As a nonfiction portrait of an artist, Dark Star: H.R. Giger’s World splits the stylistic difference between a standard informational art-appreciation documentary and a more observational film like Corinna Belz’s Gerhard Richter Painting. Thus, in Belinda Sallin’s film about H.R. Giger, best known for designing the villainous creature in Ridley Scott’s Alien, stretches of talking-head interviews delving into his past and influences alternate with fly-on-the-wall sequences that follow the German artist basically living a settled life in his Zurich home just before his death last year—and mere days after this film wrapped up shooting.
Perhaps the most immediately startling revelation of Sallin’s film lies in just how normal Giger seems. For an artist who made a career out of tapping into the most forbidding corridors of the human subconscious, he comes off as remarkably humble and soft-spoken when interacting with people (whether close relatives and friends, or devoted fans at public events), exuding few of the neuroses one would expect based on his work. And yet, his work is everywhere in his residence: his drawings plastered on walls, his sculptures all over his backyard amid the green overgrowth, and even a railroad track running through his residence along which he himself sometimes rides. The effect of seeing the quiet Giger amid this backdrop of baroque, unsettling clutter suggests a man who has long made peace with the darker side of humanity, continuing to live quite functionally even with this knowledge.

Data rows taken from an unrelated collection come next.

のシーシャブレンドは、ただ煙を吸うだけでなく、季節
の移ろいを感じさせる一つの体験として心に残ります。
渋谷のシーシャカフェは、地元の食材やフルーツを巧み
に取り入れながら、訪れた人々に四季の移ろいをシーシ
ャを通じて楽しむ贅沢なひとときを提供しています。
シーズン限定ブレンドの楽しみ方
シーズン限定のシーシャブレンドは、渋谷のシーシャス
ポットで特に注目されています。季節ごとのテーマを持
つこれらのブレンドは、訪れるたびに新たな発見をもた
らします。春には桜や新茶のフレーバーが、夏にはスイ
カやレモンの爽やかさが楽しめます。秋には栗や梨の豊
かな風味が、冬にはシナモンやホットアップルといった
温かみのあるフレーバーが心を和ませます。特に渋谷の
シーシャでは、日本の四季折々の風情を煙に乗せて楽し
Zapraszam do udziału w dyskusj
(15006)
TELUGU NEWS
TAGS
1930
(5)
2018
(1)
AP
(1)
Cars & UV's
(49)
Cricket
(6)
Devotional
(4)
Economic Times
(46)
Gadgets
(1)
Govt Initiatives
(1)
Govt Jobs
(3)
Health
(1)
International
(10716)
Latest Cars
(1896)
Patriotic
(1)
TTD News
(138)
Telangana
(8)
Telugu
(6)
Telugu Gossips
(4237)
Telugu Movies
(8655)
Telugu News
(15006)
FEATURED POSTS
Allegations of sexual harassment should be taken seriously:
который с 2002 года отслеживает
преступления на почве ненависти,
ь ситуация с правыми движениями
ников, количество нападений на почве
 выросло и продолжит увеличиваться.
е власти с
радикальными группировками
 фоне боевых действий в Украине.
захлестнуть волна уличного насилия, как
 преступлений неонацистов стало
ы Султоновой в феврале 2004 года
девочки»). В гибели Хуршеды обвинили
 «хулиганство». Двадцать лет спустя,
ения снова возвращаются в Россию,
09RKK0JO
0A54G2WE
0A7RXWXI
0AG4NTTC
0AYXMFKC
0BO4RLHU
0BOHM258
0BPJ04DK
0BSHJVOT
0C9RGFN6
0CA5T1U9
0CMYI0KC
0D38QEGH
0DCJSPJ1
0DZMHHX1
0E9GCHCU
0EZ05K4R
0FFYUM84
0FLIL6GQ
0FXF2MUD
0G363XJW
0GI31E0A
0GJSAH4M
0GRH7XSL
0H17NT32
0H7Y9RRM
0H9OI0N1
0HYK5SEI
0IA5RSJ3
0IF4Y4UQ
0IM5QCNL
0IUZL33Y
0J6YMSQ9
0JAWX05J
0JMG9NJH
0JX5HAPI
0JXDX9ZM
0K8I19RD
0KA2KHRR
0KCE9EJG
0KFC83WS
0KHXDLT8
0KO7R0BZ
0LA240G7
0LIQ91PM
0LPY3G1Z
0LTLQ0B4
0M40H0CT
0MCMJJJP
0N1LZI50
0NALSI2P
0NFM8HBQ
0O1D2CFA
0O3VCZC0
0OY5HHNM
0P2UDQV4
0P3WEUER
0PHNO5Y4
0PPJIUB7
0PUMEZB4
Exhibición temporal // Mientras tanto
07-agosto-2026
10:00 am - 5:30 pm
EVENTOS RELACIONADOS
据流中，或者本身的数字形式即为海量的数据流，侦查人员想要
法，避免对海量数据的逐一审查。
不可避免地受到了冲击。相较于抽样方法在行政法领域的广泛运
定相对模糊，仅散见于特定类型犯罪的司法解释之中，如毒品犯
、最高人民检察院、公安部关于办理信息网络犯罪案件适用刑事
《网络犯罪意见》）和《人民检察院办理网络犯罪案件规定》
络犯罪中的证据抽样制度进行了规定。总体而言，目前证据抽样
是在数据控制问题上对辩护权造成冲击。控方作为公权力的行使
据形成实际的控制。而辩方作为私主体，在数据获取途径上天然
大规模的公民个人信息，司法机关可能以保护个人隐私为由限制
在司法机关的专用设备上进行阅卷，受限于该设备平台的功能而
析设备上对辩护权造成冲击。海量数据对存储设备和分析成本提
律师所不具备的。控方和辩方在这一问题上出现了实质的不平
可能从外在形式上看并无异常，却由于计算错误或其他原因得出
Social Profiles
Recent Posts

To some extent, Sallin echoes this fascinating contradiction in her filmmaking. The opening sequence outside of Giger’s residence is shot and scored like something out of a haunted-house film: insinuating panning and dolly shots; Peter Scherer’s evocative low-end electronic droning; a slow zoom into a door that suddenly opens into a darkly lit interior. But one later shot in the film, in which the camera gradually rises high above Giger’s home to take in aerial views of the glittering Zurich metropolis that surrounds him, suggests the wider perspective the film offers regarding Giger’s life and work. Beyond such occasional bits of visual invention, Sallin’s most interesting formal characteristic is its relatively freewheeling structure: Dark Star weaves through past and present, memories and reality, analysis and history, like a mercurial mind reminiscing seemingly at random.
The results of Sallin’s multi-pronged approach, alas, end up being mixed at best. Some of the anecdotes Giger and his relatives offer are genuinely revealing. His current wife, Carmen Maria Giger, recounts a childhood memory her husband once told her about how his sister brought him to the basement of a museum and spooked him with the sight of a mummy; later, though, he would return to that basement every Sunday in an attempt to conquer that fear—an insightful window into Giger’s own obsessive creative process. And there’s poignancy in seeing Giger’s regretful demeanor upon recalling the suicide of his first wife, Li Tobler, as he wonders whether there was more he could have done to help her.
But there are many other moments that suggest a hagiographic bent to Dark Star: glowing anecdotes about Giger’s generosity from collaborators like his metal-musician assistant Tom Gabriel Fischer; didactic moments intended to emphasize the same interpretive line about how Giger’s forbidding art forces us to confront inner violent/sexual desires and taboos; scarcely enlightening observational sequences that simply follow Giger on a press tour for a new book about his Alien creation. When Mia Bonzanigo, Giger’s second wife, is interviewed, Sallin seems not at all interested in why the pair ended up divorcing—as if finding out the answer to that would puncture the celebratory ivory tower she’s trying to erect for him in this film. Such missed opportunities suggest a reticence that, in the end, makes Dark Star less insightful and well-rounded a portrait than it could have been.